%%

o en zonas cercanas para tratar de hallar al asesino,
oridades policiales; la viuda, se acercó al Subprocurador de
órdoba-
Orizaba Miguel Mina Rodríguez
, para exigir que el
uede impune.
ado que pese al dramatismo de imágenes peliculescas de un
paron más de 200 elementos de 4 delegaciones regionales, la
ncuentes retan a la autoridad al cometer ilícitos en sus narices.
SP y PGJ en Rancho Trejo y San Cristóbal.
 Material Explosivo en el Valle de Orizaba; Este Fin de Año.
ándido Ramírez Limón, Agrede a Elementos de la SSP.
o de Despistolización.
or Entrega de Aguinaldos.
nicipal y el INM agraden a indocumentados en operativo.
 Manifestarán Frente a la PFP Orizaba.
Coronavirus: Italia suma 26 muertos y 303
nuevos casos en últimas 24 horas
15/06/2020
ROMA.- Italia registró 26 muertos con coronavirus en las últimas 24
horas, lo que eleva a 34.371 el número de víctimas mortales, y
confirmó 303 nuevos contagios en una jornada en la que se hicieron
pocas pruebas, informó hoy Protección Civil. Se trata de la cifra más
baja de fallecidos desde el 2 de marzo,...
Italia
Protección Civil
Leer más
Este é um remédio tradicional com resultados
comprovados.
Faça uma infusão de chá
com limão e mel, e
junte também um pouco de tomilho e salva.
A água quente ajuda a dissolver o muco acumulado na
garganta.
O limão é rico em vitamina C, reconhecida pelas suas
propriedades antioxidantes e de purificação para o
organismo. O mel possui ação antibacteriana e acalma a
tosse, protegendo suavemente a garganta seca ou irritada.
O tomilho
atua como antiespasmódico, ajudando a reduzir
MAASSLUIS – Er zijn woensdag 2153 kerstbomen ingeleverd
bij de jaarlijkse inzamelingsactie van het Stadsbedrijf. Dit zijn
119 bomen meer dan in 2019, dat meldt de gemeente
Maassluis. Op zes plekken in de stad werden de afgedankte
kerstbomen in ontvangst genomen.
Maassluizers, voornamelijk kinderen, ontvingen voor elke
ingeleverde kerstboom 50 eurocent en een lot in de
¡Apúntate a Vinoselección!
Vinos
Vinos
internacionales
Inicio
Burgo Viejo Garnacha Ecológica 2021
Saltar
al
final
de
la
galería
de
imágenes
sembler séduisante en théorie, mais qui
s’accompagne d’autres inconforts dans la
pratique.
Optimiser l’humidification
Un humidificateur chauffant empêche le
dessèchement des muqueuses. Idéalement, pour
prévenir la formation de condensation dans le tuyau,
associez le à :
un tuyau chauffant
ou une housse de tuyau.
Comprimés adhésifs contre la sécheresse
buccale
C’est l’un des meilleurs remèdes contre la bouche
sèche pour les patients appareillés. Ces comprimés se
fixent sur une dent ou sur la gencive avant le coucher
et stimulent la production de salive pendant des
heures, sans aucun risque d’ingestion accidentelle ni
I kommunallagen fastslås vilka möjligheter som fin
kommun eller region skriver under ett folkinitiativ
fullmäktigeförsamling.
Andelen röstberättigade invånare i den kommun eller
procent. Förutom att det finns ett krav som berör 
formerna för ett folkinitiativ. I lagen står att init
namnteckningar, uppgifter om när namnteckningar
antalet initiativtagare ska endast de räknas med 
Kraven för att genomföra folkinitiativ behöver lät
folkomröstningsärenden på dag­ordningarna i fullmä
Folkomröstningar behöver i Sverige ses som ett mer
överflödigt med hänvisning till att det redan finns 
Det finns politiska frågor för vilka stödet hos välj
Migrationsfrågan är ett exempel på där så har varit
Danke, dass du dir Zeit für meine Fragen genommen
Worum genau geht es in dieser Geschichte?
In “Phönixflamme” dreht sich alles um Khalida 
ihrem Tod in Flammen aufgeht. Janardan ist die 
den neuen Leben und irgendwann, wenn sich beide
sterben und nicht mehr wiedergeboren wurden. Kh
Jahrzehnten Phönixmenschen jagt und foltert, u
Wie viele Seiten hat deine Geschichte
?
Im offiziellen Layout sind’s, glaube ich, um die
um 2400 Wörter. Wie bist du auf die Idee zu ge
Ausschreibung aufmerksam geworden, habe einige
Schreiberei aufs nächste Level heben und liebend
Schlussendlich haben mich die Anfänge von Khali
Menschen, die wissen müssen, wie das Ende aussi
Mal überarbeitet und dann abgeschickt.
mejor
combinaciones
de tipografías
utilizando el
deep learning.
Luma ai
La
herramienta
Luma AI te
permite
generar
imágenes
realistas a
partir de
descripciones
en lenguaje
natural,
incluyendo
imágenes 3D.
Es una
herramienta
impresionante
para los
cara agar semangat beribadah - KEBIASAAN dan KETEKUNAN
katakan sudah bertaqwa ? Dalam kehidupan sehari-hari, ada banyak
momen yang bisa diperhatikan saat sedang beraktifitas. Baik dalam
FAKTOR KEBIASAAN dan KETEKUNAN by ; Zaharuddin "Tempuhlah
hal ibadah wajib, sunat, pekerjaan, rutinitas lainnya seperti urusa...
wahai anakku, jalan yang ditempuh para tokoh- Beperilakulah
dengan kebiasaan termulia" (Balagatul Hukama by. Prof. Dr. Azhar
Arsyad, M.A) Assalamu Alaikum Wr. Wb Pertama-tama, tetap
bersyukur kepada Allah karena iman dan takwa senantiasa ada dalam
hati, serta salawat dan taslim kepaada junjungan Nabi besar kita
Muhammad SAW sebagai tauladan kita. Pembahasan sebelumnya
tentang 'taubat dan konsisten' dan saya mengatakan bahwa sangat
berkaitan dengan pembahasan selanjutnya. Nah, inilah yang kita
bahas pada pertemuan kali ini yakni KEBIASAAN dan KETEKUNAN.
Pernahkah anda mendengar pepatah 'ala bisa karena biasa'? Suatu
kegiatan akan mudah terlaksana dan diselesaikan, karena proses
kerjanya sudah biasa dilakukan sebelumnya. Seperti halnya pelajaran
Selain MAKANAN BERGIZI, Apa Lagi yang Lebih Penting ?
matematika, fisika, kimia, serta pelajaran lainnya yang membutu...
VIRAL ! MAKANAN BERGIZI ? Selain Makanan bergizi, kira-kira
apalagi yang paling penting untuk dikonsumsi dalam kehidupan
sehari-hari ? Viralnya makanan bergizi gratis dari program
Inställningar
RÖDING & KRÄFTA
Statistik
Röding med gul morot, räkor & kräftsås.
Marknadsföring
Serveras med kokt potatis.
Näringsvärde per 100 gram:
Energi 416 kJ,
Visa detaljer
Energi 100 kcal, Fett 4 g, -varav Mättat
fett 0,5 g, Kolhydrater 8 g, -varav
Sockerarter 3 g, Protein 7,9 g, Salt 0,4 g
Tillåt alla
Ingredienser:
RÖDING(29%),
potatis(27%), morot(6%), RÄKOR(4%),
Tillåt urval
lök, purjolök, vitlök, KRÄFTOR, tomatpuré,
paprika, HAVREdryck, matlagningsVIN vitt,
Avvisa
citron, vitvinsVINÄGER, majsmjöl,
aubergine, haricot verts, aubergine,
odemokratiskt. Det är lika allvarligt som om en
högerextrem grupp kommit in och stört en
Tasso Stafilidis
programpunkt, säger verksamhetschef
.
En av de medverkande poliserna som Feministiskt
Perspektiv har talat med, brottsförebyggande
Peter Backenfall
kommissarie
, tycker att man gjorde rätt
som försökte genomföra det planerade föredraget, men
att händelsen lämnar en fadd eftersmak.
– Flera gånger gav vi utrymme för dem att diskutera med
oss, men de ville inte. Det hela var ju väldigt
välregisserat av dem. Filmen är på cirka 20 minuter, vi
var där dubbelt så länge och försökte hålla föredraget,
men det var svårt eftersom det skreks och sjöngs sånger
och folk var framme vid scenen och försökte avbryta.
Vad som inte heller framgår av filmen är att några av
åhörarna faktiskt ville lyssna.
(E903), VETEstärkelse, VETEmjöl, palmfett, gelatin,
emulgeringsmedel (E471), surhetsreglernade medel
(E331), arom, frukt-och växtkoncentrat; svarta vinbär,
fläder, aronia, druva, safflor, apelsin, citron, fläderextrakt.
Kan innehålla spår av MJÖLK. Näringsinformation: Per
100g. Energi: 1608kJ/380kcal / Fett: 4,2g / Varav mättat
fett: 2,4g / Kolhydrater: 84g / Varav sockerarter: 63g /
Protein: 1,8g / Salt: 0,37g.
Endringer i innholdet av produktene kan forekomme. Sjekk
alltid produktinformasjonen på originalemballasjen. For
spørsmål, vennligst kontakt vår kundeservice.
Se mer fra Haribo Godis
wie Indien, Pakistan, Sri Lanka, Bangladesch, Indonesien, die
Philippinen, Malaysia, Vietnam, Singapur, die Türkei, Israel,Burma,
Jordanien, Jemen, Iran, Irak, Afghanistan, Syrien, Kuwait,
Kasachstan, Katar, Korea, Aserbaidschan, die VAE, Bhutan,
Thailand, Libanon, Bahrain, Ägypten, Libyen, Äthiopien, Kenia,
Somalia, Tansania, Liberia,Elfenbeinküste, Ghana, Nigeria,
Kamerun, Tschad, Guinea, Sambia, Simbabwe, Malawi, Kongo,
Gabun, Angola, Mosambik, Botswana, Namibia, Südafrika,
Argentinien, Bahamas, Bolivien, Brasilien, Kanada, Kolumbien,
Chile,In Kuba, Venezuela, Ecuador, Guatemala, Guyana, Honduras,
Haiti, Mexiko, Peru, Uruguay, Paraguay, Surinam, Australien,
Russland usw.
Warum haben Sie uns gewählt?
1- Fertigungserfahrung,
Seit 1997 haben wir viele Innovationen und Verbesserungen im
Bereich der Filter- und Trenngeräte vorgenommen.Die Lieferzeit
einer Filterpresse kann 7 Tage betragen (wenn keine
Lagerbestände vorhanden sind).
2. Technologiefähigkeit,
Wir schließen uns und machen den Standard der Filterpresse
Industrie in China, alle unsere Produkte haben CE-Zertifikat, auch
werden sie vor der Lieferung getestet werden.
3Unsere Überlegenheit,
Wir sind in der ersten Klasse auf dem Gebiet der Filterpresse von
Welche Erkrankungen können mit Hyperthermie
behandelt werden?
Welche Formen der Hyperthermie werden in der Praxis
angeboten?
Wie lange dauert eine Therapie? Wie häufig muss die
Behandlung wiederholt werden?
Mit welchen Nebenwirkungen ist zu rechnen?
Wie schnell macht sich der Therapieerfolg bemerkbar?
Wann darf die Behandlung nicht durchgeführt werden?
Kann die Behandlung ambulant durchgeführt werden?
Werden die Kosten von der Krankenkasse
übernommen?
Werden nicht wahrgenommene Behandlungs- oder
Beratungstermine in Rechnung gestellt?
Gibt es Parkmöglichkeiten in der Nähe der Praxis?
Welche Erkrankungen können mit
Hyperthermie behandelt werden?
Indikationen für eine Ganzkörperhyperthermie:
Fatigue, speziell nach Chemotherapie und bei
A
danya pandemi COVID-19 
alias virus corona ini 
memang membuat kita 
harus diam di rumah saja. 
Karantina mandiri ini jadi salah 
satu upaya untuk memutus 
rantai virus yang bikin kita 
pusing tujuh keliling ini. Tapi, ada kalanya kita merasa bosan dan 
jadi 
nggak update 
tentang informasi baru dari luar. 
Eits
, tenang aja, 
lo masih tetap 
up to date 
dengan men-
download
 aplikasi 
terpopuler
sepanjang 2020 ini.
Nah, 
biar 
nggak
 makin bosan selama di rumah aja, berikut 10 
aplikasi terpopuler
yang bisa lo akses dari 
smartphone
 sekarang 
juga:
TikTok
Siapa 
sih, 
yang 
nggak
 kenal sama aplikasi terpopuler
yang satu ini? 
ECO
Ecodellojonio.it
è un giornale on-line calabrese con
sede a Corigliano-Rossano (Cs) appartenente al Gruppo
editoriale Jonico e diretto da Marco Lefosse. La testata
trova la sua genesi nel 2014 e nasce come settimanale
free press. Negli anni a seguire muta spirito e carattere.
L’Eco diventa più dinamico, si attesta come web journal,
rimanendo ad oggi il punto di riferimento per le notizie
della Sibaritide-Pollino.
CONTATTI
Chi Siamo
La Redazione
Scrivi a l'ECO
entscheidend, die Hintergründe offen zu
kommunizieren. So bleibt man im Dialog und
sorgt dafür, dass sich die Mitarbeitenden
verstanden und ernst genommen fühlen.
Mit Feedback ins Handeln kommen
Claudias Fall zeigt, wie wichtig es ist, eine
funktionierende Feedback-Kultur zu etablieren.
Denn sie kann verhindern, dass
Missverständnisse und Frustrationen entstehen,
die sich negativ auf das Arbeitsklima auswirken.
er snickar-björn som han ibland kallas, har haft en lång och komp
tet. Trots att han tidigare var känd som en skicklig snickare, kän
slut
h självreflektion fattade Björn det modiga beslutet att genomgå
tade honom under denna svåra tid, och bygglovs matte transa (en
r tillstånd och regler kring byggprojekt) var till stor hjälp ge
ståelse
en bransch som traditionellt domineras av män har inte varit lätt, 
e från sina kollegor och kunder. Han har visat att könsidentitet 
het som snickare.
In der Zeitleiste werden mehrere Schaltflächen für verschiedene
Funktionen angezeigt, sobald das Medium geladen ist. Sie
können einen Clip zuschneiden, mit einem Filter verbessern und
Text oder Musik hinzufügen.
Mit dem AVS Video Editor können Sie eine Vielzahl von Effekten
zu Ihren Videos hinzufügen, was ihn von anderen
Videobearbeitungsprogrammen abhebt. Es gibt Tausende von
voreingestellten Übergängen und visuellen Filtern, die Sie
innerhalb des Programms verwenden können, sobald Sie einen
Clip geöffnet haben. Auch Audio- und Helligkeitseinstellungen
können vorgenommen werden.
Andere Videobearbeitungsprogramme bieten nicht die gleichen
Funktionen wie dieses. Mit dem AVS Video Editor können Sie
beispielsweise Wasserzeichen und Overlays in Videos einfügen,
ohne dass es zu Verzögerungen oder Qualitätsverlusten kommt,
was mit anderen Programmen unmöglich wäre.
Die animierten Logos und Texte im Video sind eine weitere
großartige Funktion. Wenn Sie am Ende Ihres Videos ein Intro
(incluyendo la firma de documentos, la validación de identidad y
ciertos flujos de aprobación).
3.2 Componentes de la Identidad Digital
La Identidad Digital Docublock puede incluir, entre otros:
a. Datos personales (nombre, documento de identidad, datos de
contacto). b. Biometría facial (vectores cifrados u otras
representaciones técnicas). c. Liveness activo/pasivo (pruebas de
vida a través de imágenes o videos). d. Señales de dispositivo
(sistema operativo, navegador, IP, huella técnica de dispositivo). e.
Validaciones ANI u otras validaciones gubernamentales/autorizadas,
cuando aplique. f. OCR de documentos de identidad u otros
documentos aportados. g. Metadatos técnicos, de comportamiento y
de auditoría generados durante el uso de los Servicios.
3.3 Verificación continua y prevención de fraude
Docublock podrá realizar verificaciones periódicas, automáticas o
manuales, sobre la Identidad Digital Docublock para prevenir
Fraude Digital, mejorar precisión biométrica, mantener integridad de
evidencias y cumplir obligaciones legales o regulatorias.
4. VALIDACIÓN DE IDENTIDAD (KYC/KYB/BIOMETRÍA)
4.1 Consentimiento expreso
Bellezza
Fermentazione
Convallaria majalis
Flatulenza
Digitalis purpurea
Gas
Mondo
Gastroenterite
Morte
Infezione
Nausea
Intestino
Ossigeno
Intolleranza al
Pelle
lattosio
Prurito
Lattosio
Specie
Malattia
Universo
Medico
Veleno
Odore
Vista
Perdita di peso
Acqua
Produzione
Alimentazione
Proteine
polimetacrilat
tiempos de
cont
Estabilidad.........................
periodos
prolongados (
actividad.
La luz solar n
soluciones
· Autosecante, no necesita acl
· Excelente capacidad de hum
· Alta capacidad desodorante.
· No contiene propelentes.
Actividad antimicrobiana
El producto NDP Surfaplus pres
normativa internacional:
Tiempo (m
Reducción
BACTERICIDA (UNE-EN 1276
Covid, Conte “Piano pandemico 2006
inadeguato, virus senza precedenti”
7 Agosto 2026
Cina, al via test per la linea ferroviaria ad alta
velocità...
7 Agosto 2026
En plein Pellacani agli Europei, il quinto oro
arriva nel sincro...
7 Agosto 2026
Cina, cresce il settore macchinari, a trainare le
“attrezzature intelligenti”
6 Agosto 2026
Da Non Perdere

%%

*Task*
Count up the lines in the entries that hold "viele", and respond with that count and no other text.

*Answer box*
2